Mateo padded out of the bedroom in his socks and boxers. He looked at me, alarmed. I looked at my father. I'd heard stories about this. Women threw themselves on the graves of their dead husbands, eyes rolled back, throats dilated. But I hadn't expected it from him. When my mother stopped breathing, he put his hand on her head, then pulled the sheet over her face. He called the attending nurse. He made sure the right papers were signed.

When my father quieted, I felt the small hairs on my neck and arms reorient. He hung his head, balled his hands into fists, and wept. I kneeled next to him. Mateo followed and kneeled next to me. I put my hand on my father's back. Mateo put his hand on my back. My father took some deep breaths.

“I'm sorry,” he said. “I'm sorry.”

I shook my head and patted his back.

“Don't be sorry,” Mateo said. I brought out extra sheets and blankets and put my father to bed on the sofa.

Back in the bedroom, Mateo wanted to know how I was. There was a feigned sympathy in his eyes, but behind that, exhaustion.

“I don't know,” I said. I fumbled for the necklace beneath my robe. Warm from my skin, the beads felt animal and alive, as if inside of each of them beat a fragile little heart.

When I woke up, my father was drinking coffee on the sofa. Mateo had left for work.

“I'm sorry about last night,” my father said. There was a grayish tint to his skin and his sideburns were completely white. He used to look tall and brusque, always rushing away in dark polished shoes. Now he wilted in beige sneakers and jeans.

“Don't be,” I said. I went and sat next to him. Momentarily, his eyes locked on my neck.

“I made plans to go sailing today.” He changed his focus, staring deeply at the coffee in his cup. “I'm trying to get out of the house.”

“That's good,” I said. But my mind wasn't linking up to the present. I could feel only the beads.

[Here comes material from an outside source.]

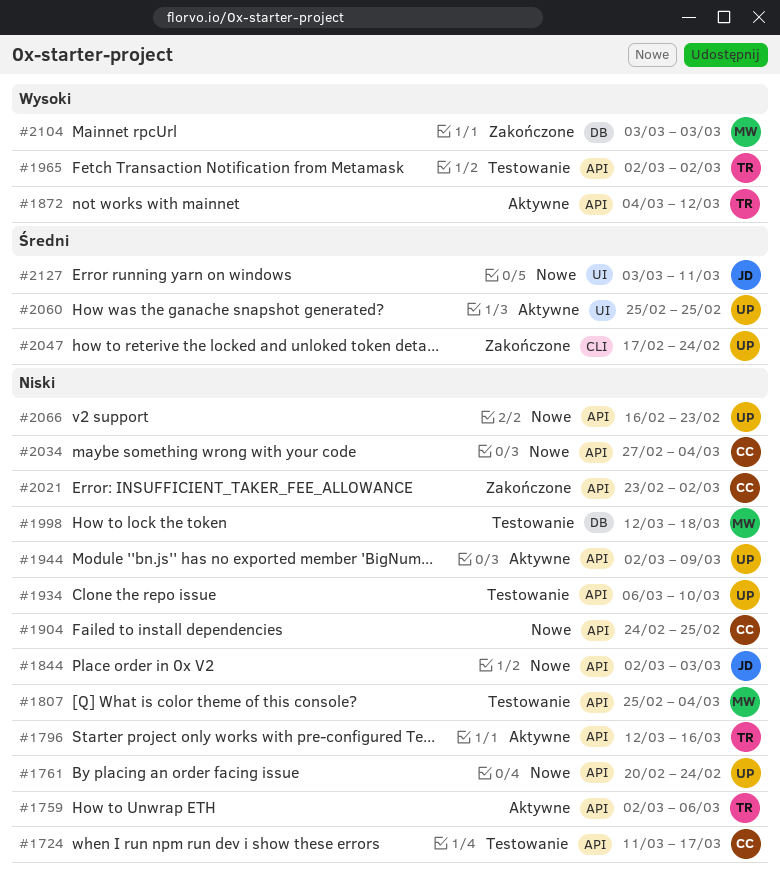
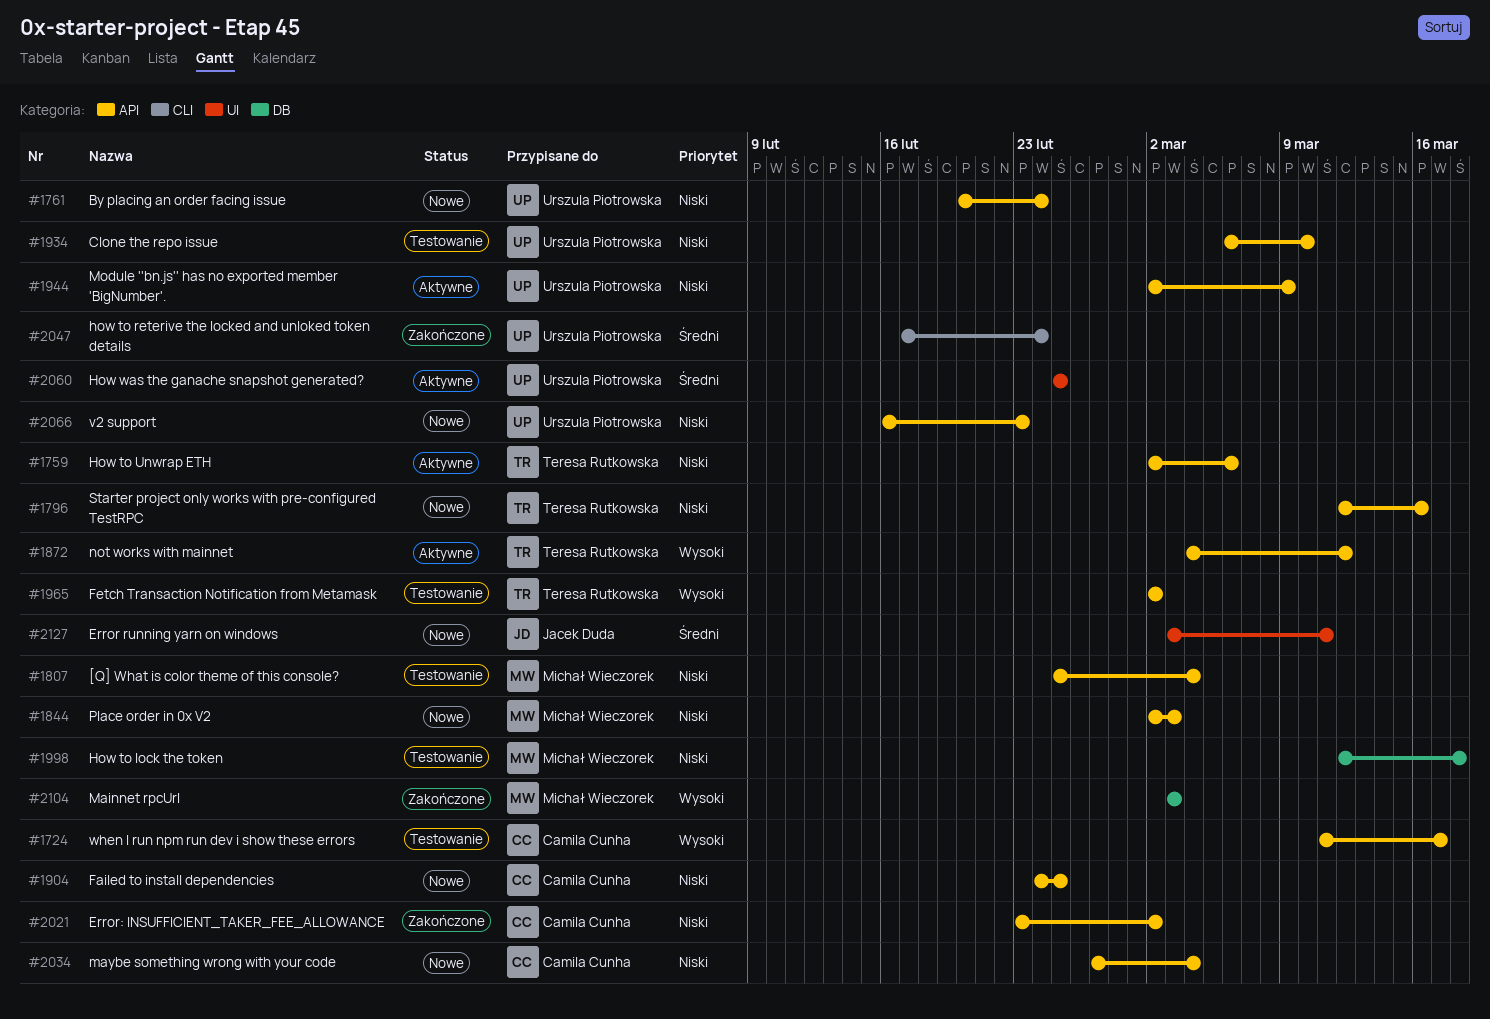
#1724, priority: Niski -> Wysoki
#1796, status: Aktywne -> Nowe
#1844, owner: Jacek Duda -> Michał Wieczorek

“I'm going with a nurse from the hospital, but I just want you to know that it's not really a date.” I looked at him, still staring at the coffee.

“It's not a date,” I repeated.

“Of course not,” he said. “How could it be a date?”

“How could it be a date?”

“How could it be?” he asked.

A date? It had occurred to me that this would happen someday, but not two weeks after her death. She'd been sick for years, dying for months, but her death was new. It was like a magic trick, of sorts: now you see Mom in the bed, now you see a bed!

“I can't believe this.”

“What?”

“I can't believe you'd even think of dating right now.”

“I just told you it isn't a date,” he said.

“She just died!”

“Yael, this is hard for me,” he said. “I know it's hard for you, too. But I need to do something. I need to get out. I can't spend my days locked in the house, feeling that I never knew how to be happy and now I never will.”

Happy? Of course he wasn't happy. They'd been married thirty years and now she was dead. Why would he be happy? And that he'd never been happy? Happy was a word to be squished through the nose at birthday parties.